Your goal: A word-for-word repeat of all the data is the goal.

══ Dataset records

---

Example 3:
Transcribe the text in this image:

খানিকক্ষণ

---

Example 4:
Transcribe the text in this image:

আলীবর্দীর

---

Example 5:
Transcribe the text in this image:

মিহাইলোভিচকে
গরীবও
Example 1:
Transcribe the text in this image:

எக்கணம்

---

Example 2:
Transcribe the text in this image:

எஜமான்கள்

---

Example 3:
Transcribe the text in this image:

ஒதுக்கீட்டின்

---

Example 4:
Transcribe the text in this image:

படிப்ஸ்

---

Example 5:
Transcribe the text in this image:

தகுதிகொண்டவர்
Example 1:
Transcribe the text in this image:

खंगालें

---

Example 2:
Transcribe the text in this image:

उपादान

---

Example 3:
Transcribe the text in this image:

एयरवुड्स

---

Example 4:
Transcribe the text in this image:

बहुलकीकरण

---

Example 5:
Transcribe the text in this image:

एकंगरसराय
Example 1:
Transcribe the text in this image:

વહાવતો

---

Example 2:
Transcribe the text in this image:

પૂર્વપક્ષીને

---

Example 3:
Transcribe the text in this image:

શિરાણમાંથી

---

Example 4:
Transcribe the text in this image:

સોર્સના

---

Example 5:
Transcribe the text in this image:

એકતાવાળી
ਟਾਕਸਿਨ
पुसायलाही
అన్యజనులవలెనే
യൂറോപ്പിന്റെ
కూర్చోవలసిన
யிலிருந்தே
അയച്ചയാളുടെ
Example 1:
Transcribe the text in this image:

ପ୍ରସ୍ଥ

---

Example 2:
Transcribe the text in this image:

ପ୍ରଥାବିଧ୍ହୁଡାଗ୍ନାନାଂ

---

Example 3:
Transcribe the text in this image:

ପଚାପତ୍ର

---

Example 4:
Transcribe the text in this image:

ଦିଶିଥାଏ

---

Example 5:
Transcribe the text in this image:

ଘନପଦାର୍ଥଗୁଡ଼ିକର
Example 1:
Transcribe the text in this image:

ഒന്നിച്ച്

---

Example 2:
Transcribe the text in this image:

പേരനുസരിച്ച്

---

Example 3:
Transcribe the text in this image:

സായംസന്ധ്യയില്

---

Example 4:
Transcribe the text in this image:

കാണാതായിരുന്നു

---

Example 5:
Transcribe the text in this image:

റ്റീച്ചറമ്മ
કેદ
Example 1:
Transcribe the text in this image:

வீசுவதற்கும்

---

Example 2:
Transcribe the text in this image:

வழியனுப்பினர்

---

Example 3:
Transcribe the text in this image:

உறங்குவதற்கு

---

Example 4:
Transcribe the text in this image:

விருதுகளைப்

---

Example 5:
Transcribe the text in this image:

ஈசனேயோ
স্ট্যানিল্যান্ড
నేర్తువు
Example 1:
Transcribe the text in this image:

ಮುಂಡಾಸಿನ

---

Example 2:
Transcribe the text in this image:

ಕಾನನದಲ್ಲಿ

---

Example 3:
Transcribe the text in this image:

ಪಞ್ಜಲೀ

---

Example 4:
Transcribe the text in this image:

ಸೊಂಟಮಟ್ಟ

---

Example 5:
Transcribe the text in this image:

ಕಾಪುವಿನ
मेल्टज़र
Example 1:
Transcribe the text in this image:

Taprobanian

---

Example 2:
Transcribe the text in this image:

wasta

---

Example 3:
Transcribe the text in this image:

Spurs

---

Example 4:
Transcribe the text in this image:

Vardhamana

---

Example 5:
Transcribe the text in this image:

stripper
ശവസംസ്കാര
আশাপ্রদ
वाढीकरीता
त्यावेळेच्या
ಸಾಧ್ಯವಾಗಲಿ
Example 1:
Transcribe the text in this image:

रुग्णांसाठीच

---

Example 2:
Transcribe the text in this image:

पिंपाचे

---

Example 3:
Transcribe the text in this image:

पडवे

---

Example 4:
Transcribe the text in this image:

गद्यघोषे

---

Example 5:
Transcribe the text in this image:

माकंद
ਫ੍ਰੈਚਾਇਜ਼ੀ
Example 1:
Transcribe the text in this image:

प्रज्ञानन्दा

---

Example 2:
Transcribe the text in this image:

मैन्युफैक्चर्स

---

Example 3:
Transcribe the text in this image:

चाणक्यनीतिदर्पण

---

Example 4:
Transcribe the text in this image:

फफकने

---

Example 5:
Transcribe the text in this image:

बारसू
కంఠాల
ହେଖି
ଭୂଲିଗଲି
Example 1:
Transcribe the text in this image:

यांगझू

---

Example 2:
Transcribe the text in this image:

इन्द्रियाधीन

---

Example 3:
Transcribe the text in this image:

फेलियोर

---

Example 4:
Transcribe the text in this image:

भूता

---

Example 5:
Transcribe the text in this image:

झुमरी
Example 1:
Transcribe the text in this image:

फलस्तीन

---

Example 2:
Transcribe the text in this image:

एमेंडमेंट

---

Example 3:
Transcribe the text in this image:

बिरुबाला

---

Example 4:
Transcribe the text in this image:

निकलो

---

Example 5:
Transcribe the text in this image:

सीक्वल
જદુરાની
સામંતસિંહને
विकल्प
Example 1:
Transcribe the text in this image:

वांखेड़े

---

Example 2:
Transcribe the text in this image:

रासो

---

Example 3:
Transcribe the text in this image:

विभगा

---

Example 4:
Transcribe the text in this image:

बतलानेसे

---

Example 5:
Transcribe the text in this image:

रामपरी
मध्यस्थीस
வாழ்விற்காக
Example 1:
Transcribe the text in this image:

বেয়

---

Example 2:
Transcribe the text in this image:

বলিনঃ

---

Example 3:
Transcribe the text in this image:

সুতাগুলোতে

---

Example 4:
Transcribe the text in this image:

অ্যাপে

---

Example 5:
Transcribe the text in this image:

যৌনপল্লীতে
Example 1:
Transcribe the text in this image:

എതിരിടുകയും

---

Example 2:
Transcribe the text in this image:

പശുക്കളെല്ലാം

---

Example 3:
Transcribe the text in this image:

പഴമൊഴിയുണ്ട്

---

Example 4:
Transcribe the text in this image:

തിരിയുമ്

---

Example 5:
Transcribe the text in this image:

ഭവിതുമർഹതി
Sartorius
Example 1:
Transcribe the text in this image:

════

Answer section:
---

Example 3:
Transcribe the text in this image:

খানিকক্ষণ

---

Example 4:
Transcribe the text in this image:

আলীবর্দীর

---

Example 5:
Transcribe the text in this image:

মিহাইলোভিচকে
গরীবও
Example 1:
Transcribe the text in this image:

எக்கணம்

---

Example 2:
Transcribe the text in this image:

எஜமான்கள்

---

Example 3:
Transcribe the text in this image:

ஒதுக்கீட்டின்

---

Example 4:
Transcribe the text in this image:

படிப்ஸ்

---

Example 5:
Transcribe the text in this image:

தகுதிகொண்டவர்
Example 1:
Transcribe the text in this image:

खंगालें

---

Example 2:
Transcribe the text in this image:

उपादान

---

Example 3:
Transcribe the text in this image:

एयरवुड्स

---

Example 4:
Transcribe the text in this image:

बहुलकीकरण

---

Example 5:
Transcribe the text in this image:

एकंगरसराय
Example 1:
Transcribe the text in this image:

વહાવતો

---

Example 2:
Transcribe the text in this image:

પૂર્વપક્ષીને

---

Example 3:
Transcribe the text in this image:

શિરાણમાંથી

---

Example 4:
Transcribe the text in this image:

સોર્સના

---

Example 5:
Transcribe the text in this image:

એકતાવાળી
ਟਾਕਸਿਨ
पुसायलाही
అన్యజనులవలెనే
യൂറോപ്പിന്റെ
కూర్చోవలసిన
யிலிருந்தே
അയച്ചയാളുടെ
Example 1:
Transcribe the text in this image:

ପ୍ରସ୍ଥ

---

Example 2:
Transcribe the text in this image:

ପ୍ରଥାବିଧ୍ହୁଡାଗ୍ନାନାଂ

---

Example 3:
Transcribe the text in this image:

ପଚାପତ୍ର

---

Example 4:
Transcribe the text in this image:

ଦିଶିଥାଏ

---

Example 5:
Transcribe the text in this image:

ଘନପଦାର୍ଥଗୁଡ଼ିକର
Example 1:
Transcribe the text in this image:

ഒന്നിച്ച്

---

Example 2:
Transcribe the text in this image:

പേരനുസരിച്ച്

---

Example 3:
Transcribe the text in this image:

സായംസന്ധ്യയില്

---

Example 4:
Transcribe the text in this image:

കാണാതായിരുന്നു

---

Example 5:
Transcribe the text in this image:

റ്റീച്ചറമ്മ
કેદ
Example 1:
Transcribe the text in this image:

வீசுவதற்கும்

---

Example 2:
Transcribe the text in this image:

வழியனுப்பினர்

---

Example 3:
Transcribe the text in this image:

உறங்குவதற்கு

---

Example 4:
Transcribe the text in this image:

விருதுகளைப்

---

Example 5:
Transcribe the text in this image:

ஈசனேயோ
স্ট্যানিল্যান্ড
నేర్తువు
Example 1:
Transcribe the text in this image:

ಮುಂಡಾಸಿನ

---

Example 2:
Transcribe the text in this image:

ಕಾನನದಲ್ಲಿ

---

Example 3:
Transcribe the text in this image:

ಪಞ್ಜಲೀ

---

Example 4:
Transcribe the text in this image:

ಸೊಂಟಮಟ್ಟ

---

Example 5:
Transcribe the text in this image:

ಕಾಪುವಿನ
मेल्टज़र
Example 1:
Transcribe the text in this image:

Taprobanian

---

Example 2:
Transcribe the text in this image:

wasta

---

Example 3:
Transcribe the text in this image:

Spurs

---

Example 4:
Transcribe the text in this image:

Vardhamana

---

Example 5:
Transcribe the text in this image:

stripper
ശവസംസ്കാര
আশাপ্রদ
वाढीकरीता
त्यावेळेच्या
ಸಾಧ್ಯವಾಗಲಿ
Example 1:
Transcribe the text in this image:

रुग्णांसाठीच

---

Example 2:
Transcribe the text in this image:

पिंपाचे

---

Example 3:
Transcribe the text in this image:

पडवे

---

Example 4:
Transcribe the text in this image:

गद्यघोषे

---

Example 5:
Transcribe the text in this image:

माकंद
ਫ੍ਰੈਚਾਇਜ਼ੀ
Example 1:
Transcribe the text in this image:

प्रज्ञानन्दा

---

Example 2:
Transcribe the text in this image:

मैन्युफैक्चर्स

---

Example 3:
Transcribe the text in this image:

चाणक्यनीतिदर्पण

---

Example 4:
Transcribe the text in this image:

फफकने

---

Example 5:
Transcribe the text in this image:

बारसू
కంఠాల
ହେଖି
ଭୂଲିଗଲି
Example 1:
Transcribe the text in this image:

यांगझू

---

Example 2:
Transcribe the text in this image:

इन्द्रियाधीन

---

Example 3:
Transcribe the text in this image:

फेलियोर

---

Example 4:
Transcribe the text in this image:

भूता

---

Example 5:
Transcribe the text in this image:

झुमरी
Example 1:
Transcribe the text in this image:

फलस्तीन

---

Example 2:
Transcribe the text in this image:

एमेंडमेंट

---

Example 3:
Transcribe the text in this image:

बिरुबाला

---

Example 4:
Transcribe the text in this image:

निकलो

---

Example 5:
Transcribe the text in this image:

सीक्वल
જદુરાની
સામંતસિંહને
विकल्प
Example 1:
Transcribe the text in this image:

वांखेड़े

---

Example 2:
Transcribe the text in this image:

रासो

---

Example 3:
Transcribe the text in this image:

विभगा

---

Example 4:
Transcribe the text in this image:

बतलानेसे

---

Example 5:
Transcribe the text in this image:

रामपरी
मध्यस्थीस
வாழ்விற்காக
Example 1:
Transcribe the text in this image:

বেয়

---

Example 2:
Transcribe the text in this image:

বলিনঃ

---

Example 3:
Transcribe the text in this image:

সুতাগুলোতে

---

Example 4:
Transcribe the text in this image:

অ্যাপে

---

Example 5:
Transcribe the text in this image:

যৌনপল্লীতে
Example 1:
Transcribe the text in this image:

എതിരിടുകയും

---

Example 2:
Transcribe the text in this image:

പശുക്കളെല്ലാം

---

Example 3:
Transcribe the text in this image:

പഴമൊഴിയുണ്ട്

---

Example 4:
Transcribe the text in this image:

തിരിയുമ്

---

Example 5:
Transcribe the text in this image:

ഭവിതുമർഹതി
Sartorius
Example 1:
Transcribe the text in this image:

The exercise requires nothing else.